TASK REQUIREMENTS: Wherever the string "shoulder" shows up in the material below, copy that line.

MATERIALS PROVIDED:
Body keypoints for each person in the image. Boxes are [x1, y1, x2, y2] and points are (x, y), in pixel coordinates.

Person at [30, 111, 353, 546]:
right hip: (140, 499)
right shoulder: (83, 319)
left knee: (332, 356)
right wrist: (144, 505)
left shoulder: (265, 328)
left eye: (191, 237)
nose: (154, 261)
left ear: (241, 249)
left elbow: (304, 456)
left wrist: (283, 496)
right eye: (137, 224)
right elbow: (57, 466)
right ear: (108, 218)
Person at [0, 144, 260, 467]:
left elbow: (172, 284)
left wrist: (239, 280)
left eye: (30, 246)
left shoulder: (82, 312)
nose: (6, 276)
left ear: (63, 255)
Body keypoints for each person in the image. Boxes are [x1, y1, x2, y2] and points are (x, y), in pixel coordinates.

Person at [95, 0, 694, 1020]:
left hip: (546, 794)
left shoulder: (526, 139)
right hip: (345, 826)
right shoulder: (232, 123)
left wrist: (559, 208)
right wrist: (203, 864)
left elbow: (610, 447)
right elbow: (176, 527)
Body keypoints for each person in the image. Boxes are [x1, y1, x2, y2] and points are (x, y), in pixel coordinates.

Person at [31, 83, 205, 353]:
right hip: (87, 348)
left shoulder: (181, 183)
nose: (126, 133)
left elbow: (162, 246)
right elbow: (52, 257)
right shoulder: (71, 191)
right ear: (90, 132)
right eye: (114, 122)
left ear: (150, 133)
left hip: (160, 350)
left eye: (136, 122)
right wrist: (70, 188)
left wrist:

RESPONSE AREA:
right shoulder: (83, 319)
left shoulder: (265, 328)
left shoulder: (82, 312)
left shoulder: (526, 139)
right shoulder: (232, 123)
left shoulder: (181, 183)
right shoulder: (71, 191)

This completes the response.